Smyth offers a Route 66-themed Sunday brunch, enhancing its Ferderbar photos with items from the street’s truck stops and diners. Along with the traditional breakfast items, the menu includes unique themed selections such as Flannel Hash from the Pure Café and Truck Stop in Towanda, Ill., which includes short rib and corned beef hash with sweet potato, red and golden beets, parsnips and sweet peppers; and Scotch Eggs (a bourbon- marinated hard-boiled egg wrapped in sage breakfast sausage with breading) from Lincoln, Ill.-based Tropics Restaurant and Lounge. “This brunch has been one of our biggest successes in the last year,” Wilder says.

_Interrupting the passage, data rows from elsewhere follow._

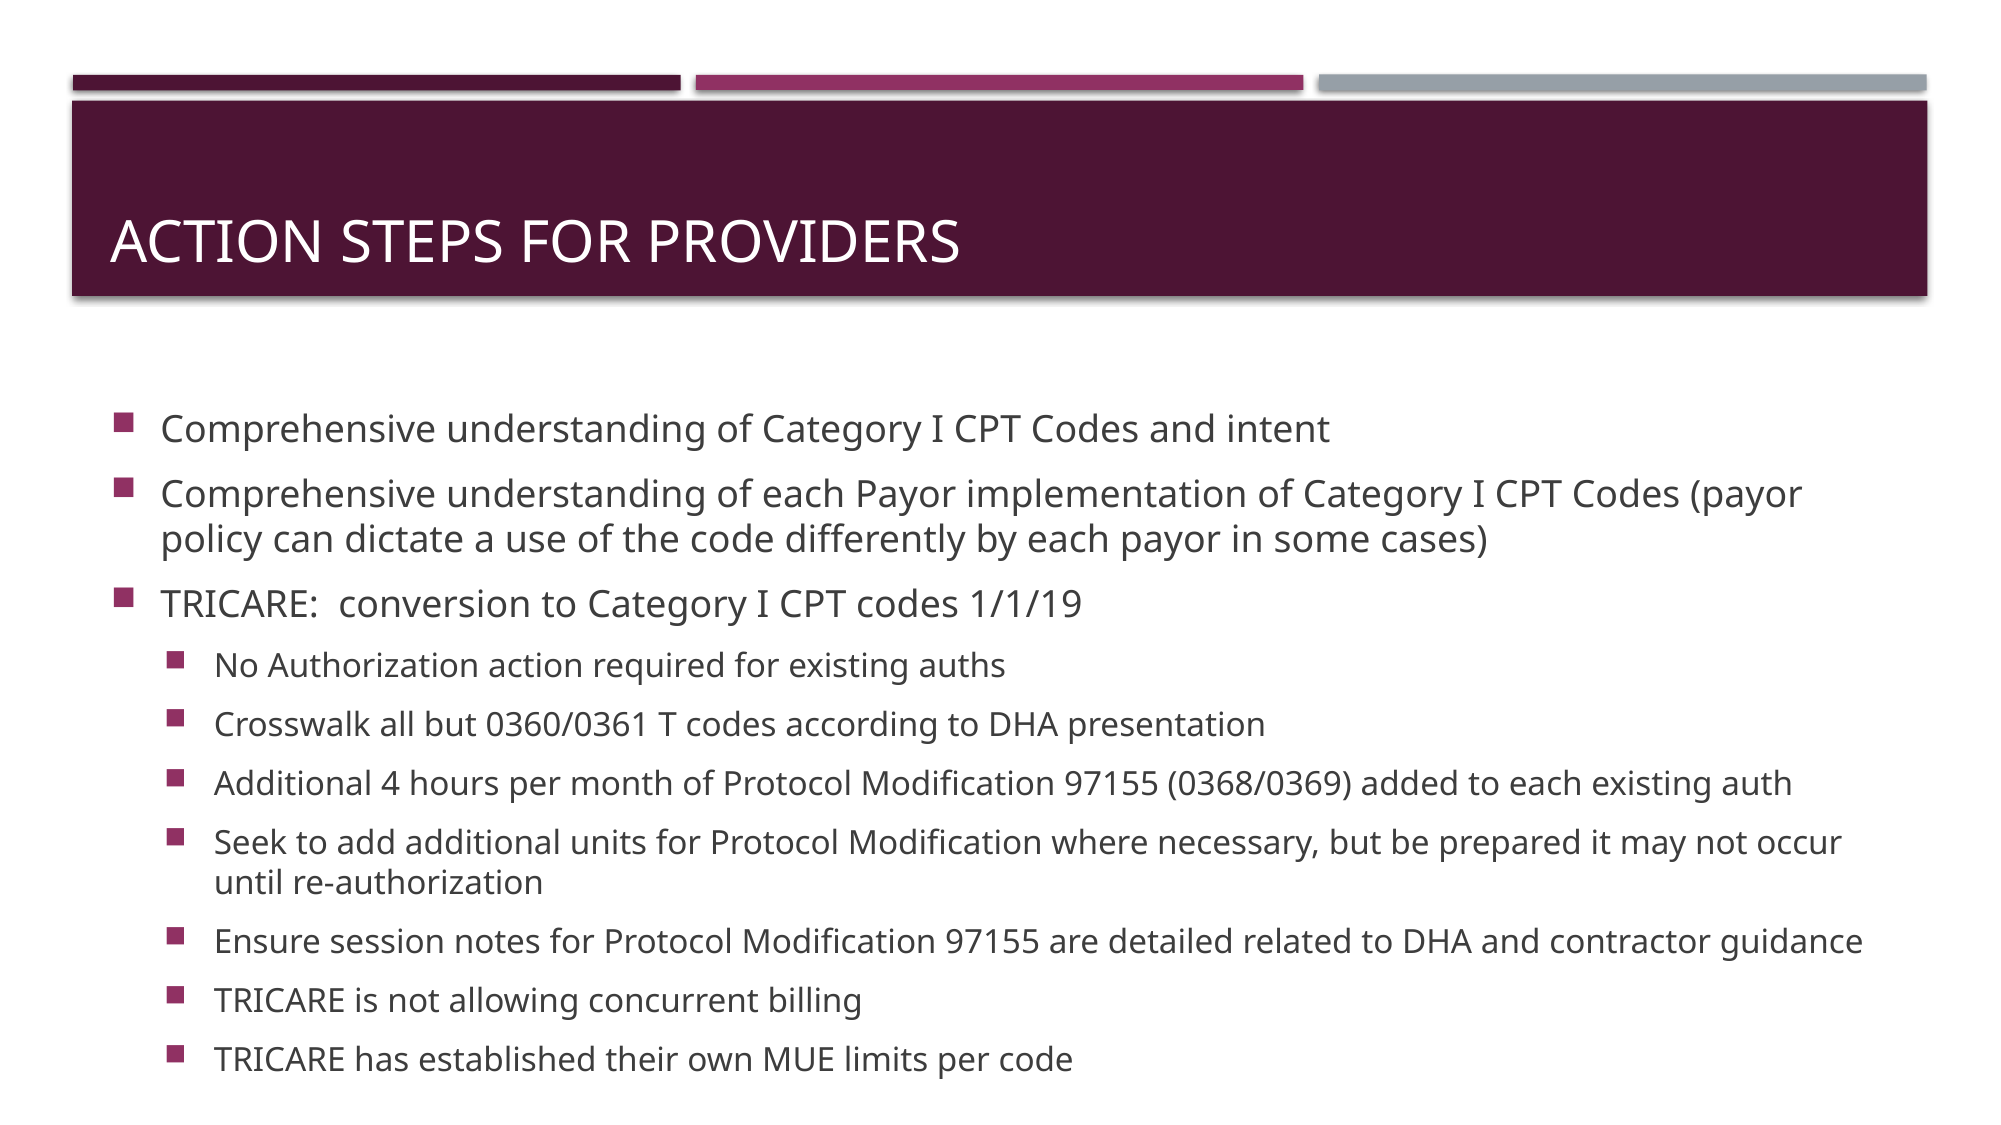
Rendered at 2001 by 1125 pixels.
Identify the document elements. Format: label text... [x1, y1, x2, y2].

title Action steps for providers [95, 115, 1905, 282]
list Comprehensive understanding of Category I CPT Codes and intent Comprehensive understanding of each Payor implementation of Category I CPT Codes (payor policy can dictate a use of the code differently by each payor in some cases) TRICARE: conversion to Category I CPT codes 1/1/19 No Authorization action required for existing auths Crosswalk all but 0360/0361 T codes according to DHA presentation Additional 4 hours per month of Protocol Modification 97155 (0368/0369) added to each existing auth Seek to add additional units for Protocol Modification where necessary, but be prepared it may not occur until re-authorization Ensure session notes for Protocol Modification 97155 are detailed related to DHA and contractor guidance TRICARE is not allowing concurrent billing TRICARE has established their own MUE limits per code [95, 357, 1905, 1125]
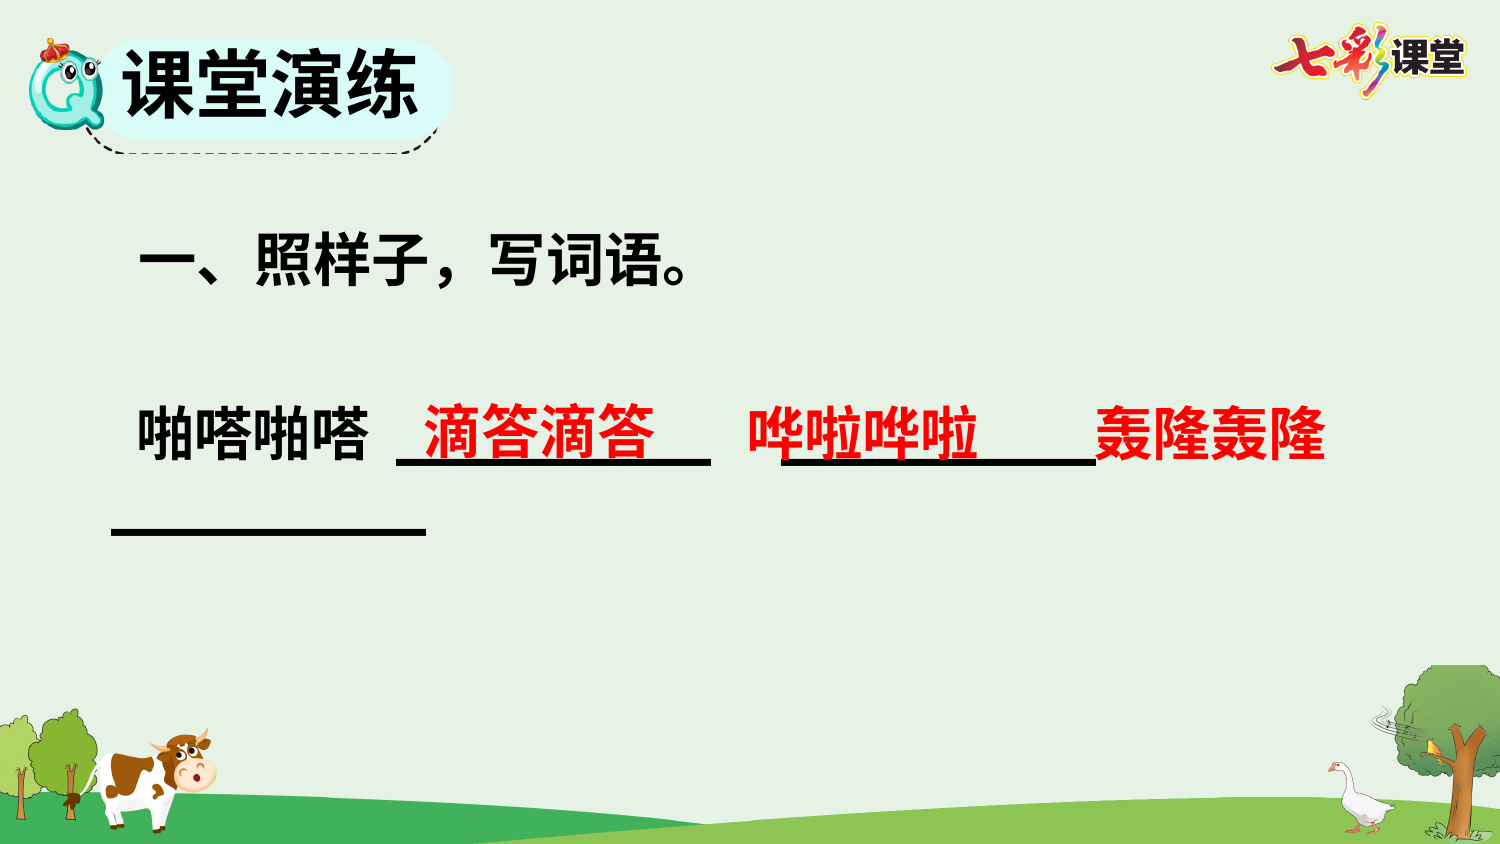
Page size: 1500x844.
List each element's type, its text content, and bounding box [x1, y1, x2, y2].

picture [0, 0, 1500, 844]
text_box 哗啦哗啦 [734, 391, 1006, 473]
text_box 啪嗒啪嗒 _________ _________ _________ [100, 391, 1412, 543]
text_box 轰隆轰隆 [1082, 391, 1354, 473]
text_box 滴答滴答 [411, 390, 683, 472]
text_box 一、照样子，写词语。 [102, 217, 716, 299]
text_box 课堂演练 [109, 32, 458, 134]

Because it is in a 100-year-old building, the kitchen is the size of a shoe box. A weight-bearing beam hovers above the middle of the cookline, which consists of a flattop griddle, two fryers, a 10-burner range above a double oven, a three-foot char broiler and a salamander. The back line includes a prep station, combi oven, convection oven, tilt braiser, range, mixer and cook/hold unit that also serves as a smoker.
The cold storage area was expanded and includes a walk-in produce/dairy cooler, walk-in meat cooler, walk-in freezer and a new storage/banquet prep walk-in cooler in the subbasement. “With the banquet walk-in, we can roll speed racks in and out on the concrete floor,” Wilder says. In addition, an extra walk-in was added for beer kegs, and tap lines were installed during the overhaul.
Appealing to a broad demographic is an ongoing challenge in the hotel restaurant segment and one the Smyth operators have sought to address with the revamp. “We have a vast array of guests and strive to be approachable, but covering that gamut can be difficult,” Wilder says.
It helps to have Dixon at the helm, who Wilder describes as an artist with amazing ideas and new plans that consistently take his vision to the next level. There are discussions about adding more banquet space and turning the boiler room into either a pool and hot tub or a catering area.
At press time, the Iron Horse had been named Boutique Hotel of the Year by the Boutique and Lifestyle Lodging Association. As an accessible Milwaukee eatery with an emphasis on local dishes and ingredients, the Smyth restaurant deserves accolades of its own. The operation’s recent revitalization and enhanced focus provide added polish to this Midwest gem.